**Problem details**
Quote the stretch from the line containing "Rendered at 1654 by 1241 pixels." through the line containing "Identify the document", reproducing those lines word for word and nothing else.

**Records to use**
------

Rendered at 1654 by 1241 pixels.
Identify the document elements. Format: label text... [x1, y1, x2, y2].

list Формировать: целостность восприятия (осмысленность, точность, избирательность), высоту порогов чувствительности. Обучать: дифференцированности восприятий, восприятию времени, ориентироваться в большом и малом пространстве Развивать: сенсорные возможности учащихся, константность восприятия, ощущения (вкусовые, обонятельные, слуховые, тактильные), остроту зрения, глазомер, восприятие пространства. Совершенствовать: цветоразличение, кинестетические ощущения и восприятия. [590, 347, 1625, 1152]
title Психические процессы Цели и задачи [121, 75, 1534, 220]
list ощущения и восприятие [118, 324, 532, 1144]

------

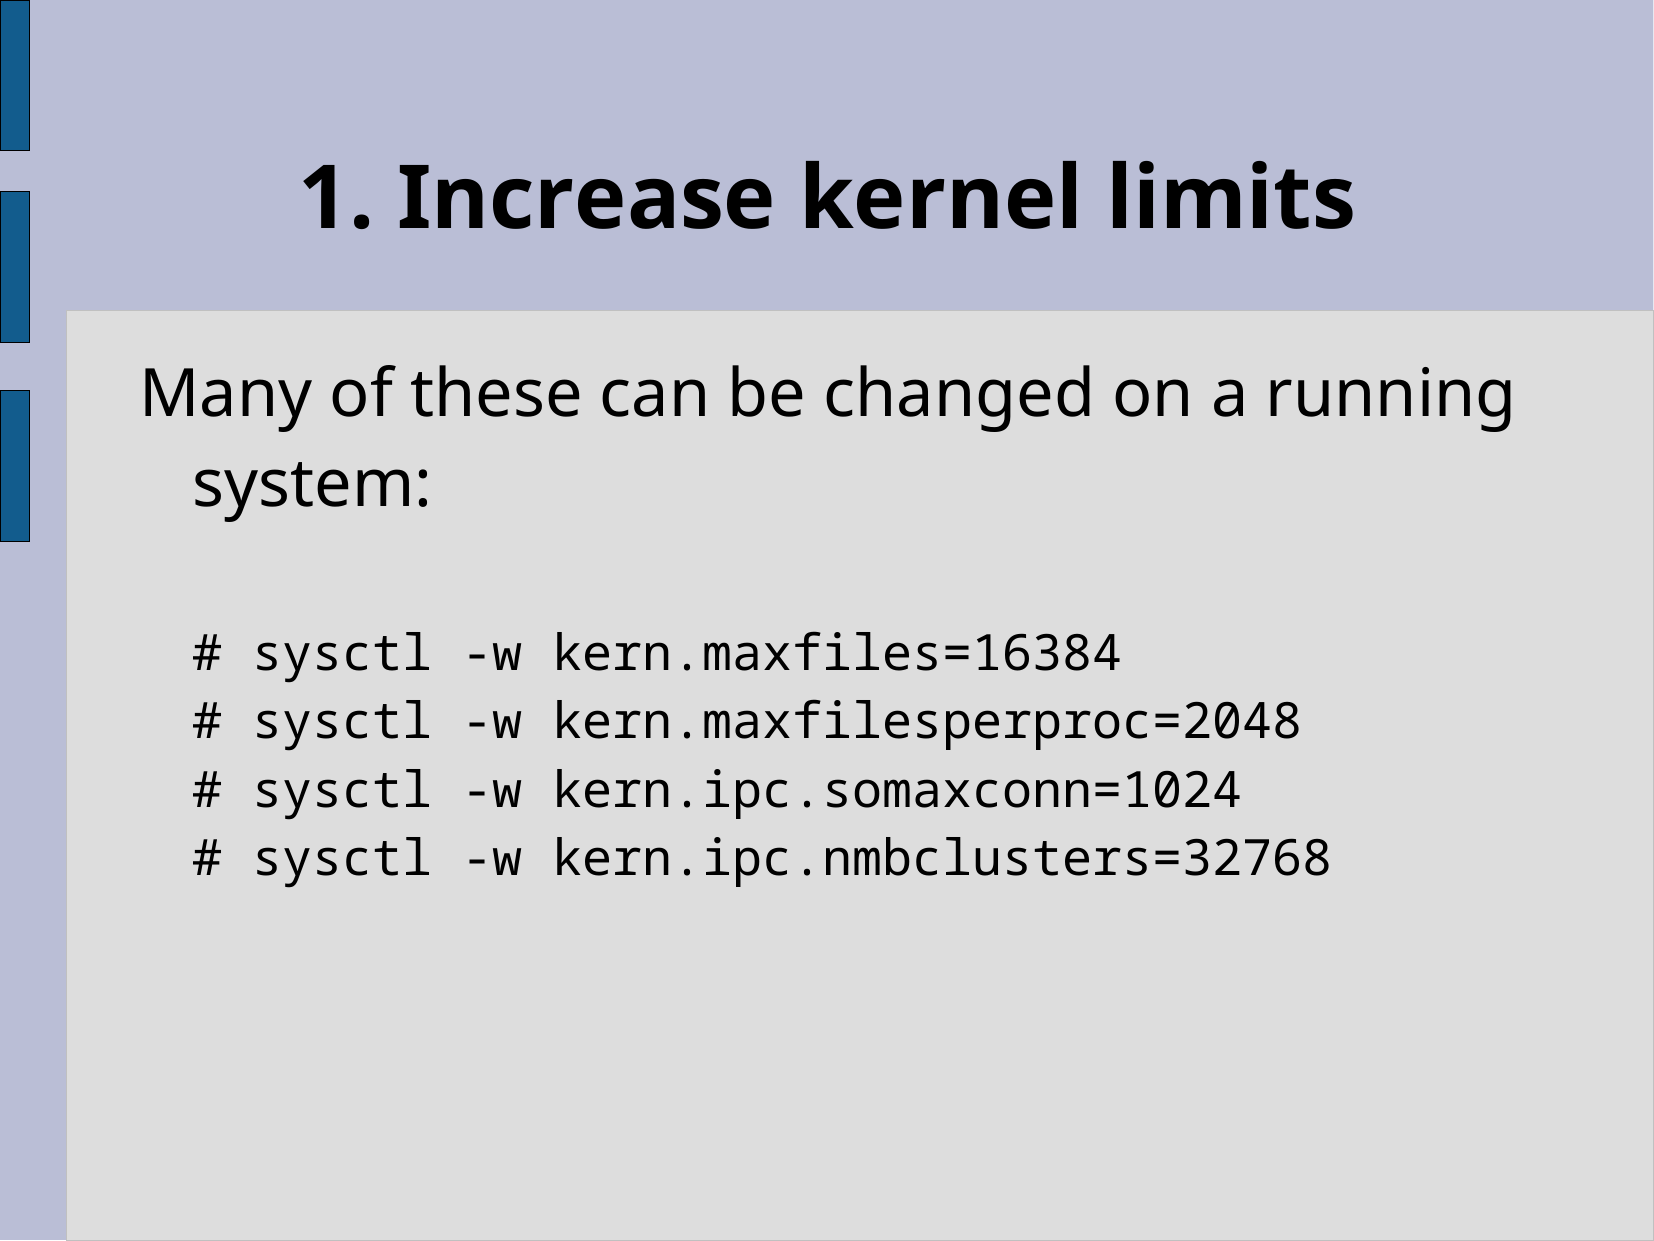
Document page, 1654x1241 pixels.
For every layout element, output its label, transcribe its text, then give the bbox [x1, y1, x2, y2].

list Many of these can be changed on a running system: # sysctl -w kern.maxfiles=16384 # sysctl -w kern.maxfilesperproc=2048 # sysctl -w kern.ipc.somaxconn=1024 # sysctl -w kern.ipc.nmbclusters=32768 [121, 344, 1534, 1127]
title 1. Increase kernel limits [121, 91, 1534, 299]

------

**Reply to the exercise**
Rendered at 1654 by 1241 pixels.
Identify the document elements. Format: label text... [x1, y1, x2, y2].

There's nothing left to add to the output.